Why are infants kept on milk?

          The first kind of food a baby gets is mother’s milk. Why is this so?

          Milk is a highly nutritious food substance with which the female mammals feed their young. It contains most of the nutrients needed for growth and is, for most mammals, the main source of nutrition for several months after birth. In fact the milk of each species of mammals, including human beings, is a complete, wholesome and easily digestible food for its own young ones after their birth.

          Milk is produced in special glands called mammary glands. Most of the female mammals have teats or nipples from which their young can suck milk. These teats are connected to the mammary glands by a series of tiny ducts.

          Although the same ingredients are present in the milk of all mammals, their proportions vary. Milk is 80% to 90% water. It contains proteins, carbohydrates, fats, vitamins and minerals. These constituents are needed for growth and repair of bones and tissues and of the normal functioning of the endocrine glands which produce hormones for growth. Proteins (mostly casein and albumin) supply all the essential amino acids for growth and repair. The carbohydrates (mostly lactose or milk sugar) are a good energy source and help the body absorb calcium and phosphorus. The fats are in tiny droplets. Milk is converted into soft curd in the stomach of the young due to which digestion can proceed smoothly without the disturbance that fatty foods often cause. Milk also supplies vitamins A, B, C, D, E, K and niacin. These are needed for formation of healthy bones and tissues.

          If a mother takes diet rich in necessary nutrients, her infant will invariably receive all that he requires from her milk. This will also provide certain antibodies to help build immunity to diseases. Immediately after the birth the infant needs food every three to four hours, consuming about 600 ml of milk a day. By about 6 weeks this hunger cycle will have lengthened and the infant may pass a night without needing to be fed. 
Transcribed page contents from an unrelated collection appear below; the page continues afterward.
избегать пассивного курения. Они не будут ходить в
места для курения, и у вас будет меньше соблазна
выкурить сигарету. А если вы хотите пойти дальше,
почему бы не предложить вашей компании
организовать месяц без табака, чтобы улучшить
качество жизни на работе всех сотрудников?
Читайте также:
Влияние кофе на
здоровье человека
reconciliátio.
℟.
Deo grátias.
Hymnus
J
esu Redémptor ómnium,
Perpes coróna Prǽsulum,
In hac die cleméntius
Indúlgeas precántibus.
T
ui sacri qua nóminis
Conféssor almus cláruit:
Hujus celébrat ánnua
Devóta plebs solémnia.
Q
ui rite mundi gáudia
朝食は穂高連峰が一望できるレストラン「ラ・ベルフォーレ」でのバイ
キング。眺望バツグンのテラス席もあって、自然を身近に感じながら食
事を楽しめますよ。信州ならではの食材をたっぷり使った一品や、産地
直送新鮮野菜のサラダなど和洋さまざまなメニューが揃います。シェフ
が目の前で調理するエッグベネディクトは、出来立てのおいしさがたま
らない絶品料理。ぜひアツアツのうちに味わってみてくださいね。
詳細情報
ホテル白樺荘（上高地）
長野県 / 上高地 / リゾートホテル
         If human babies are not fed by their mothers, they may be bottle-fed with pasteurized cow’s milk, diluted and sweetened or mixing milk powder with water. These can be a valuable substitute for breast milk, but there are hazards involved. If not properly washed, the bottle may contain many bacteria which may cause harmful diseases to the baby.

          Some mothers believe that stronger milk helps the infant to sleep and grow better. But this is a faulty reasoning. A concentrated feed will contain too much sodium and the infant’s kidneys would have to work furiously to eliminate it. This may cause dehydrations. Although the infant may appear to be growing quickly yet instead of building stronger bones and more muscles, the baby would just accumulate excess fat, which is not a healthy sign.

         Babies have also been fed on milk of goat, buffalo, reindeer, caribou, sheep, camel, llama, and mare etc.

         During the second part of the first year, the infant is gradually weaned from milk to solid food. It is important that a balanced diet is maintained for a proper healthy growth of the baby.